Edited by Rebecca Falzano | Photography Trent Bell
Sarah Holland and David Foley Discuss What it means to design sustainably
Architect William Wurster once said, “When I am given a hillside, I embrace it and do not long for a meadow.” He believed design should serve genuine needs: “Architecture is not a goal—architecture is for life and pleasure and work and for people. The picture frame, not the picture.” Sarah Holland and David Foley of Holland and Foley Architecture in Northport embrace this philosophy in their practice. They believe sustainable design is about exquisite adaptation and that the alternative is brute force: uncreative, uninteresting, and unsustainable. MH+D asked them to explain.
Q: WHY HAS Sustainability MOVED SO FAR FORWARD IN THE architectural vernacular LATELY?
A: Isn’t it strange that there’s a niche specialty called “Sustainable Design?” It’s as if we’re all tacitly admitting that standard practice is unsustainable. We didn’t collectively decide to make an unsustainable built environment—yet few people focus on sustainability when they design, engineer, build, or renovate. Perhaps that’s because, until recently, the world was large and humanity’s impact small. But we’re now depleting nature 50 percent faster than it can regenerate—our “ecological footprint” requires 1.5 Earths. We’ve financed a planetary “asset bubble” by liquidating natural capital. We can’t do that forever, or even much longer. During the recent housing bubble, unsustainable debt sometimes encouraged thoughtless shopping sprees over thoughtful investments in enduring quality. But booms bust, and then we realize that debt and bubbles—financial or ecological—erode our security and prosperity. There’s a better way.
Q: What does sustainable design look like to you? What is it—and what is it not?
A: Sustainability sustains us. Sustainable design is elegant sufficiency, neither privation nor excess. It’s embrace, not denial: choosing comfort, health, utility, durability, and beauty over inefficiency, waste, clutter, and thoughtlessness. Sustainable design applies creativity and craft to develop the potential, and respect the limits, of places, so people—and the planet—can thrive. Every place has potential, and limits. Good designers learn to see and respect both. Who needs excess? It just gets in the way. “Style” is ephemeral, beauty timeless. One is the latest “pretty face”; the other is the smile on anyone’s face. There’s no ostentation in nature, and no excess. Yet nature is profoundly beautiful, developing and thriving for billions of years, cycling the same matter ceaselessly, powered by current solar income. That’s amazing. We who design, engineer, and build can learn from that, and help bring vitality, beauty, and enduring prosperity to our clients, communities, and planet.

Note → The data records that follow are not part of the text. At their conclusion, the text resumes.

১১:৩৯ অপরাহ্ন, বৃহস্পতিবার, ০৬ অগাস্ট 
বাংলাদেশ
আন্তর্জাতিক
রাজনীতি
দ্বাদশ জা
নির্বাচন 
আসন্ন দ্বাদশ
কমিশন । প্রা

Q: How does this translate into your practice and design?
A: We’ve taken this to heart. Given a hillside, we design for peaceful coexistence with its slope, saving money and resources. Given a region, we design for its climate, fostering people’s comfort without draining wallets—or drowning polar bears. In New England’s cold climate, we site in sheltered spots, orient for winter sunshine, insulate heavily, build tight, and ventilate right. For a Florida project, we’re adapting vernacular design, using natural ventilation, shading, and careful detailing to minimize air-conditioning. We continually research building science, using experience and energy-modeling software to achieve designs needing only 20 percent to 50 percent the energy of similar conventional buildings.
Q: Are clients becoming more open to sustainability?
A: Here’s what often surprises and delights our clients: efficiency helps them thrive. They’re more comfortable, not exposed to molds, radon, and other contaminants, not facing high fuel bills or endless upkeep and maintenance. Their buildings cost less to own, and often cost the same to build, as conventional buildings of similar quality. Even when first costs are higher, returns are attractive, with minimal risk. Move toward sustainability and you improve your quality of life. We ask clients their stories: who they are, how they live. This helps us all discover what nurtures them and avoid what will merely burden them. When people build or renovate, they encounter pressures, subtle and overt, to follow fads and strike poses, to both conform and display. When our clients realize they can relax and focus on their genuine lives and well-being, we sense their relief. Building and renovating are major investments of money and resources. We want to ensure that every square foot has deep purpose, will be well used and well loved.